> _WORK REQUEST_
Without the pictures, output all of the data exactly.
** RECORDS follows **
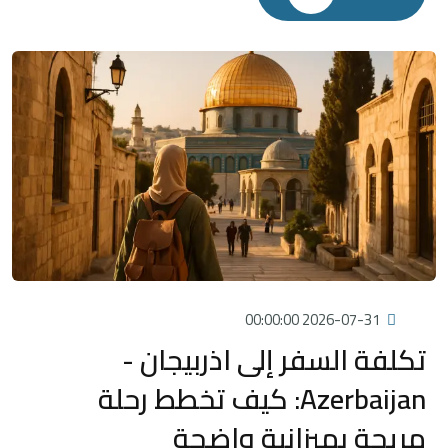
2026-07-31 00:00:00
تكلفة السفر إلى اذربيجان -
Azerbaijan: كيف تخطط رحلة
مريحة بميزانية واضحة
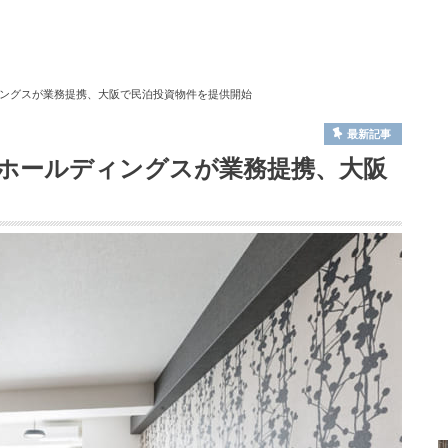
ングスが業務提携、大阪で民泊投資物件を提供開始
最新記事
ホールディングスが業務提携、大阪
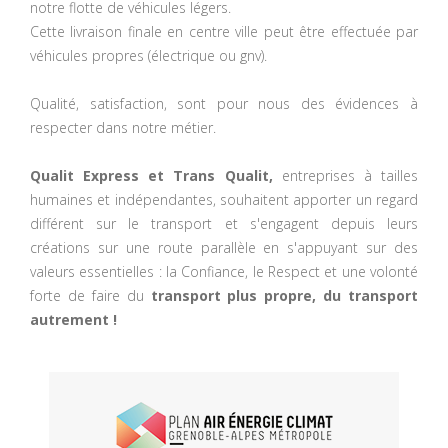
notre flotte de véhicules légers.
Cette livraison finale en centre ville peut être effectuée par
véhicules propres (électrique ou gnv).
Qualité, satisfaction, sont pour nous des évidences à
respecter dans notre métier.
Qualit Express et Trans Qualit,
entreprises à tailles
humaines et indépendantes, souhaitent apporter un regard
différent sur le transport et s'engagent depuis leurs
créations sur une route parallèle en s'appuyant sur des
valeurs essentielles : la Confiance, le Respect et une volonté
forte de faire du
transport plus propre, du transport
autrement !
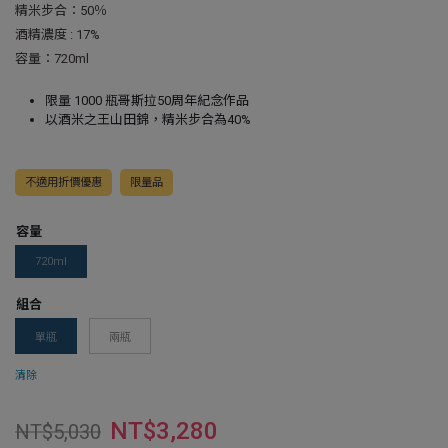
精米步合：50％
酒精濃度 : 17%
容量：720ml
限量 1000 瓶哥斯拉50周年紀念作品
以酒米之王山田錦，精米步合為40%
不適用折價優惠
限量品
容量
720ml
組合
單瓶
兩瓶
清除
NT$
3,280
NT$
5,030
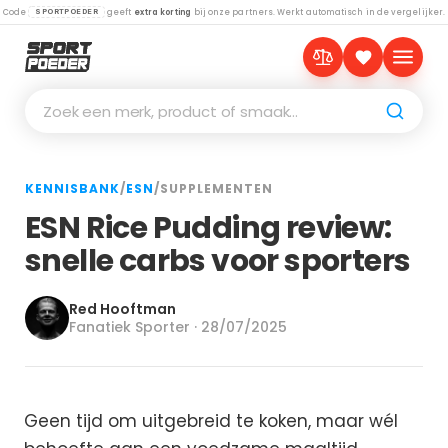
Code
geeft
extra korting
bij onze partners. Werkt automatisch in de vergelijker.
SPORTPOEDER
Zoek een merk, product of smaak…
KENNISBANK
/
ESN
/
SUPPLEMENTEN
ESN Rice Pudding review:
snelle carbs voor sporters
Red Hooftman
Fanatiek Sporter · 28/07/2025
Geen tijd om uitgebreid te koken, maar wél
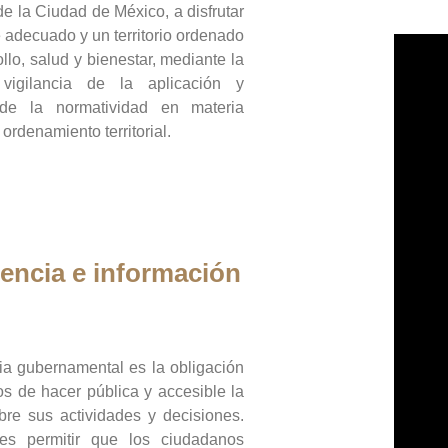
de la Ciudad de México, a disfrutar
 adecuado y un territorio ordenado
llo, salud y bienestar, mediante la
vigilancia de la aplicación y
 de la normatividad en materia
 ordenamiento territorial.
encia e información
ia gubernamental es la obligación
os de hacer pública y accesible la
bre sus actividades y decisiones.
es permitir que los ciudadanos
** End of RECORDS **
> _ANSWER SPACE_
2026-07-31 00:00:00
تكلفة السفر إلى اذربيجان -
Azerbaijan: كيف تخطط رحلة
مريحة بميزانية واضحة
ングスが業務提携、大阪で民泊投資物件を提供開始
最新記事
ホールディングスが業務提携、大阪
notre flotte de véhicules légers.
Cette livraison finale en centre ville peut être effectuée par
véhicules propres (électrique ou gnv).
Qualité, satisfaction, sont pour nous des évidences à
respecter dans notre métier.
Qualit Express et Trans Qualit,
entreprises à tailles
humaines et indépendantes, souhaitent apporter un regard
différent sur le transport et s'engagent depuis leurs
créations sur une route parallèle en s'appuyant sur des
valeurs essentielles : la Confiance, le Respect et une volonté
forte de faire du
transport plus propre, du transport
autrement !
精米步合：50％
酒精濃度 : 17%
容量：720ml
限量 1000 瓶哥斯拉50周年紀念作品
以酒米之王山田錦，精米步合為40%
不適用折價優惠
限量品
容量
720ml
組合
單瓶
兩瓶
清除
NT$
3,280
NT$
5,030
Code
geeft
extra korting
bij onze partners. Werkt automatisch in de vergelijker.
SPORTPOEDER
Zoek een merk, product of smaak…
KENNISBANK
/
ESN
/
SUPPLEMENTEN
ESN Rice Pudding review:
snelle carbs voor sporters
Red Hooftman
Fanatiek Sporter · 28/07/2025
Geen tijd om uitgebreid te koken, maar wél
de la Ciudad de México, a disfrutar
 adecuado y un territorio ordenado
llo, salud y bienestar, mediante la
vigilancia de la aplicación y
 de la normatividad en materia
 ordenamiento territorial.
encia e información
ia gubernamental es la obligación
os de hacer pública y accesible la
bre sus actividades y decisiones.
es permitir que los ciudadanos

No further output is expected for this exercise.